While on the subject of tiny diners it has been a while since I sang the praises of the tiniest of diners: Hackensack's White Manna hamburger stand. It has stood alongside the polluted, muddy Hackensack River since 1946 and was once managed by my friend's father, a Cherokee Indian married to a Hungarian. I never ate there until I had my driver's license and began working for the Hackensack Sanitation Dept: it was just somewhere that Jews did not eat - an attitude that extended to the soul food luncheonettes and sub shops that were the mainstays of garbage man lunch. The attitude seemed to be that neighboring Teaneck was full of delicatessens and bagel shops, so leave the egg diners to the gentiles. The White Manna has been caught in a time warp ever since then. The White manna was designed as a perfect morning egg destination, but is best known for its sliders, a tiny hamburger (preferably with cheese) that is slow steamed atop a bed of onions.

Artisanal, historically correct lunch at White Manna.
Back in the depression era 1930s, sliders developed as a way to stretch out a tiny bit of meat into a full hamburger sandwich: add onions. Onions and ground meat are the Romeo and Juliet of cheap eats. From this we get both the White Castle burger as well as various tiny burgers available along many of New Jersey's less repaired roadways, such as River Ave in Hackensack, which was enjoying a massive sinkhole at the time we visited. White Manna may be the tiniest of tiny diners in New Jersey, but that hasn't kept it off of many top ten hamburger lists in the USA, and it is a regular stop for foodie porn TV shows.

The kitchen and 2/3 of the dining area at White Manna.
It is not rare to see somebody come in and order thirty for an office lunch or road crew. At lunch there is always a crowd, sometimes a line going out the door. We came at a much more civilized three PM, mainly because it is across the street from the Giant Farmers' Market, a Korean-Mexican-Pakistani budget outlet for fish and veg where I do most of my NJ shopping.

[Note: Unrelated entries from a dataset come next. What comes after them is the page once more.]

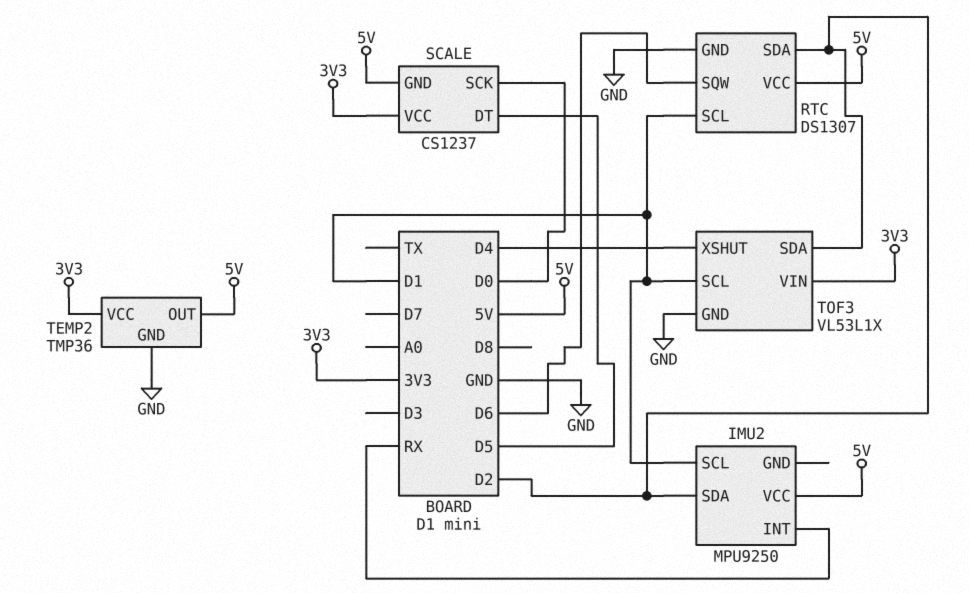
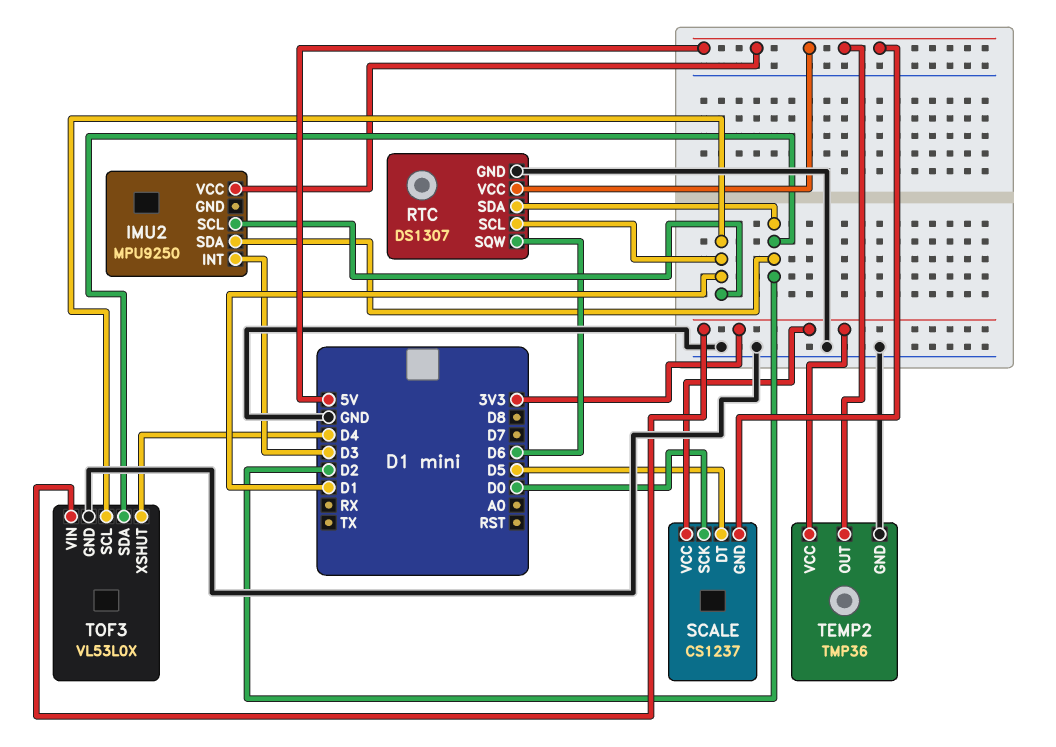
IMU2 pin INT: RX -> D3
TOF3: VL53L1X -> VL53L0X

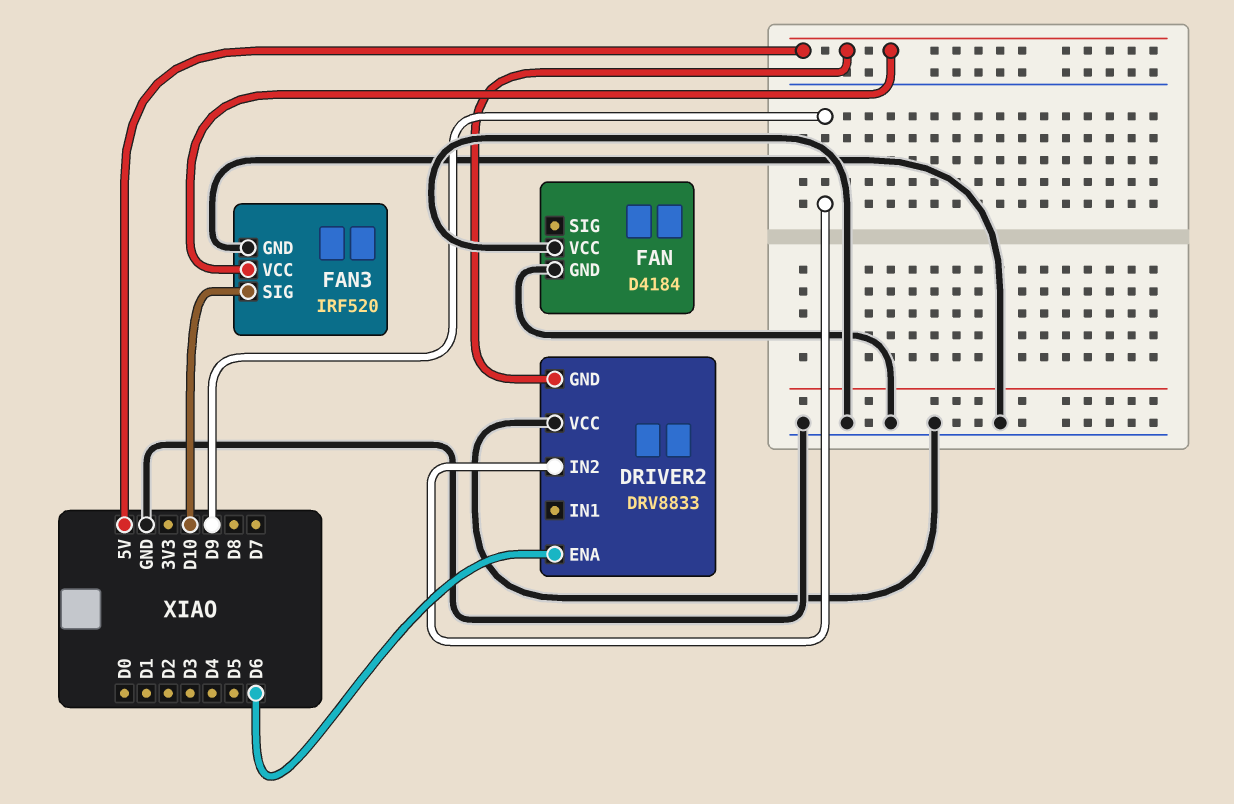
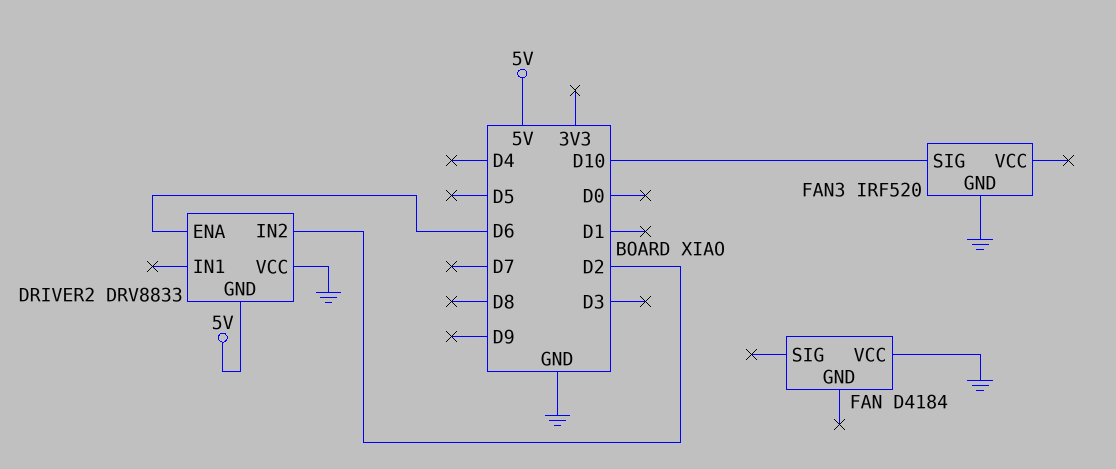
DRIVER2 pin IN2: D9 -> D2
FAN pin GND: GND -> none
FAN3 pin VCC: 5V -> none

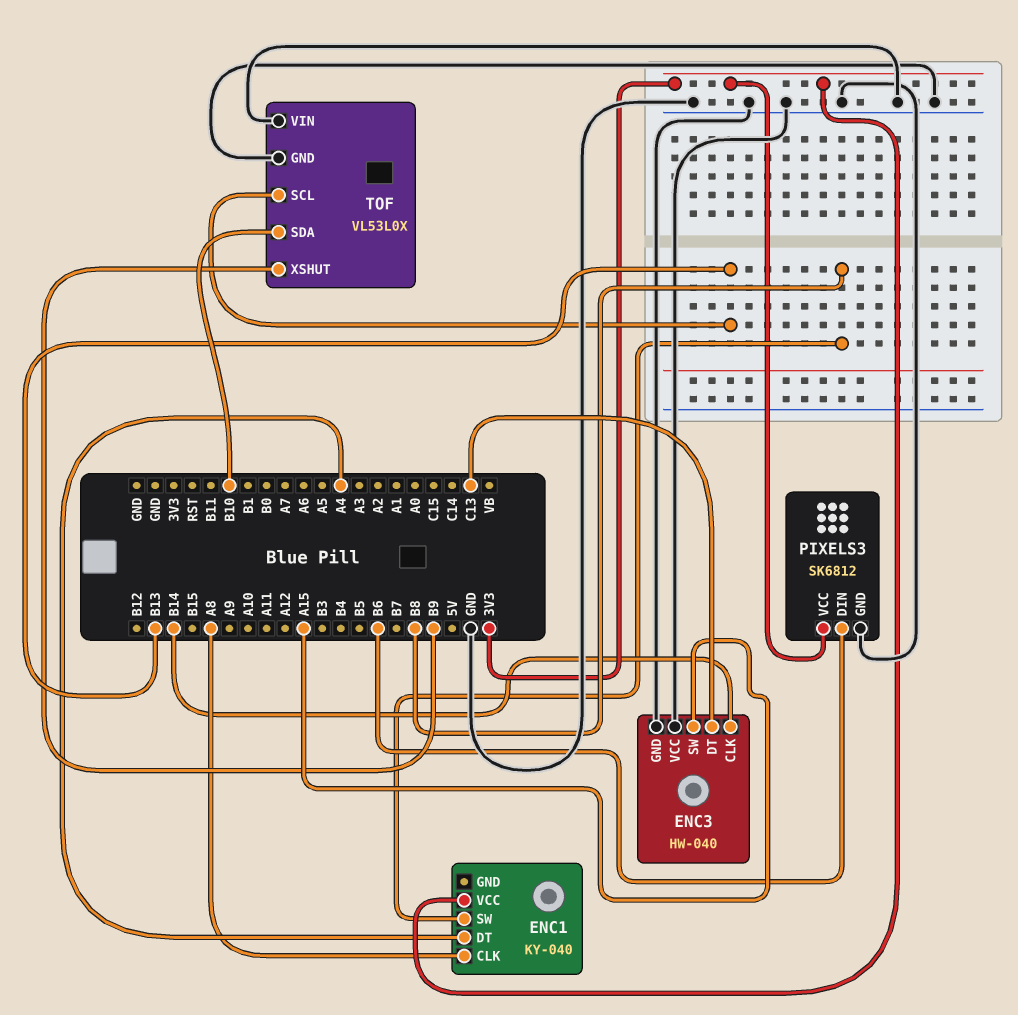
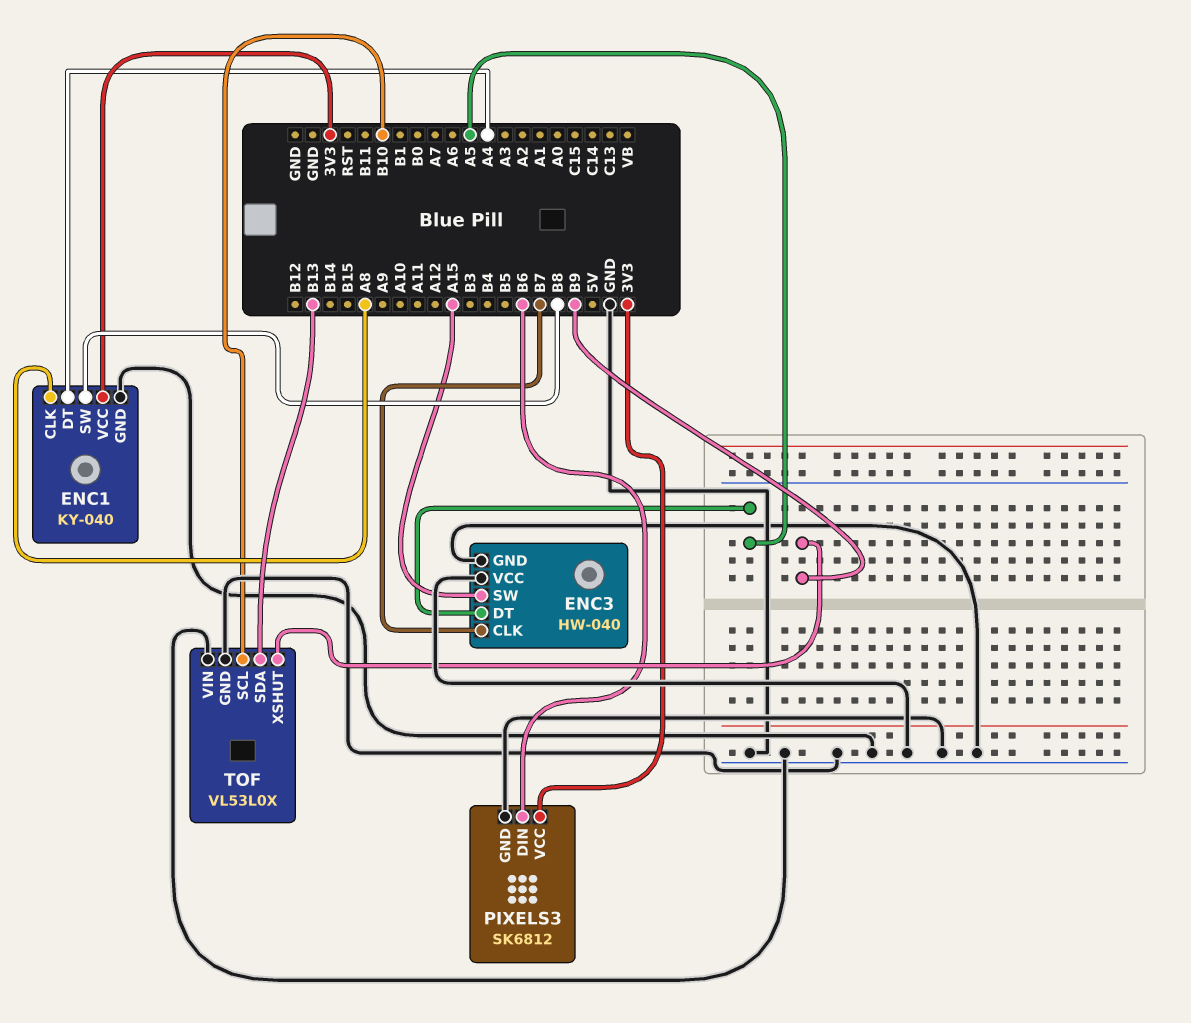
ENC1 pin GND: none -> GND
ENC3 pin CLK: B14 -> B7
ENC3 pin DT: C13 -> A5
TOF pin SCL: B13 -> B10
TOF pin SDA: B10 -> B13

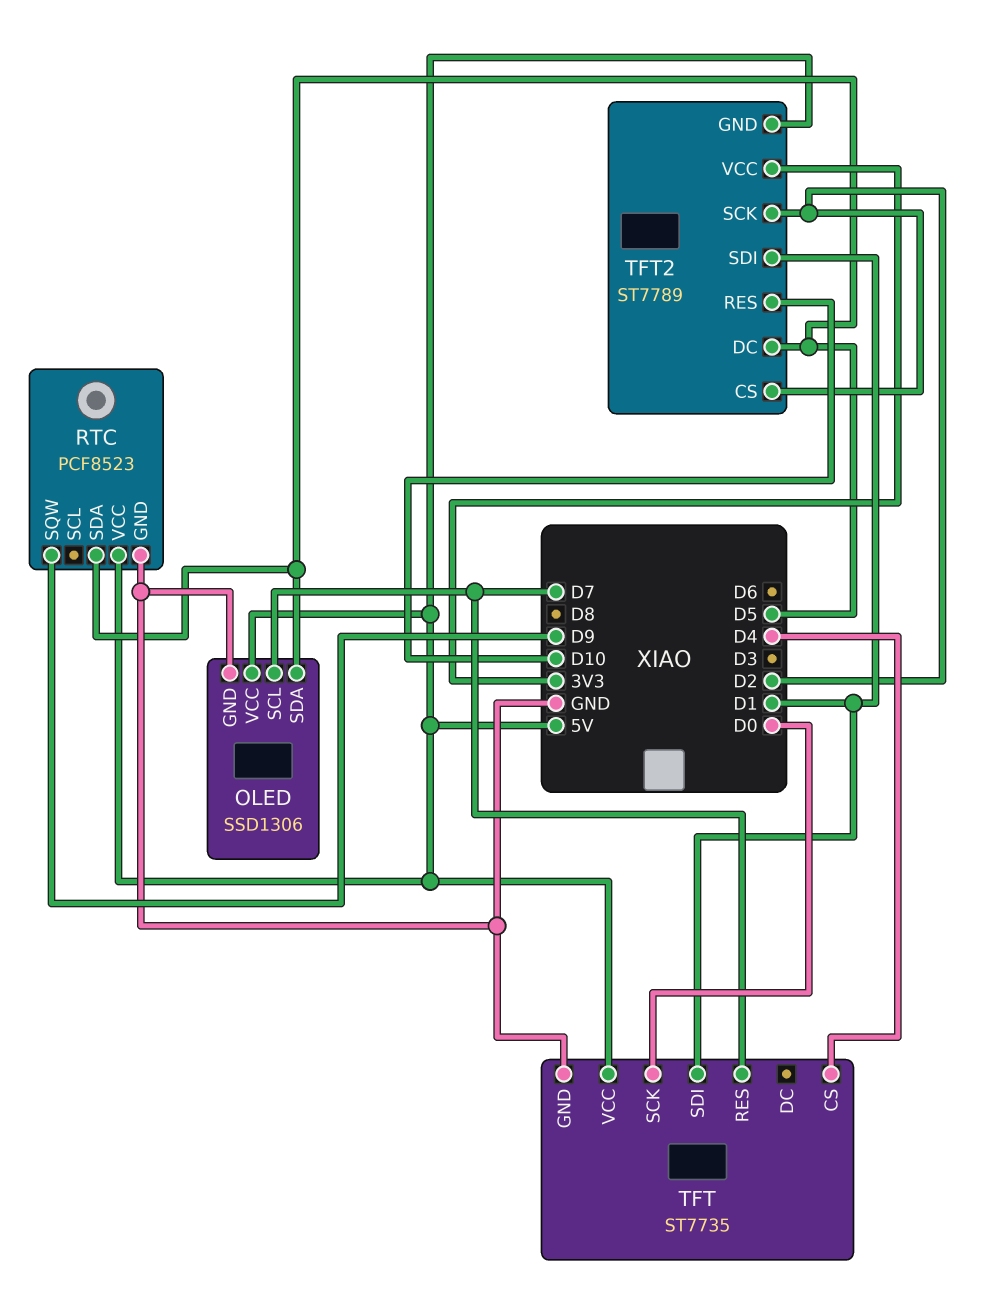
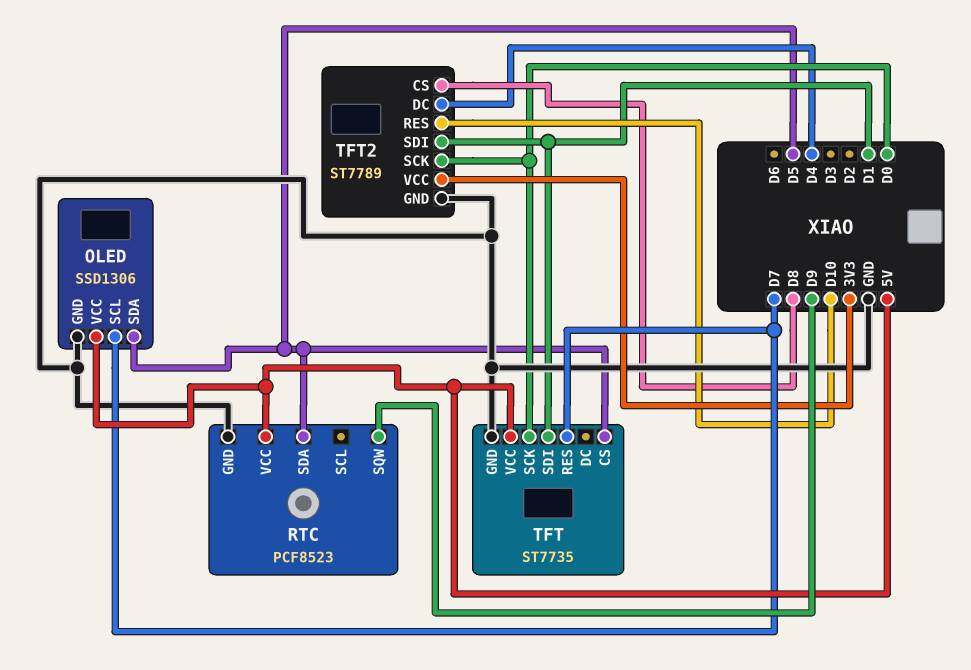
TFT pin CS: D4 -> D5
TFT2 pin CS: D2 -> D8
TFT2 pin DC: D5 -> D4
TFT2 pin GND: 5V -> GND
TFT2 pin SCK: D2 -> D0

What Jean Shepherd eats in Jersey heaven.
But it is a damn good burger. Prices have risen since the good old days when burgers hovered around a buck a burger, but our bill came to $16 for five burgers, fries, and three drinks.including unsweetened ice tea (for all you Whole Foods fans!) The burger could use some seasoning beforehand, but topped with the chunks of US commodity cheese and sliced pickles it is folk art burger heaven. Jersey: don't ever change. We'll have lunch sometime, OK?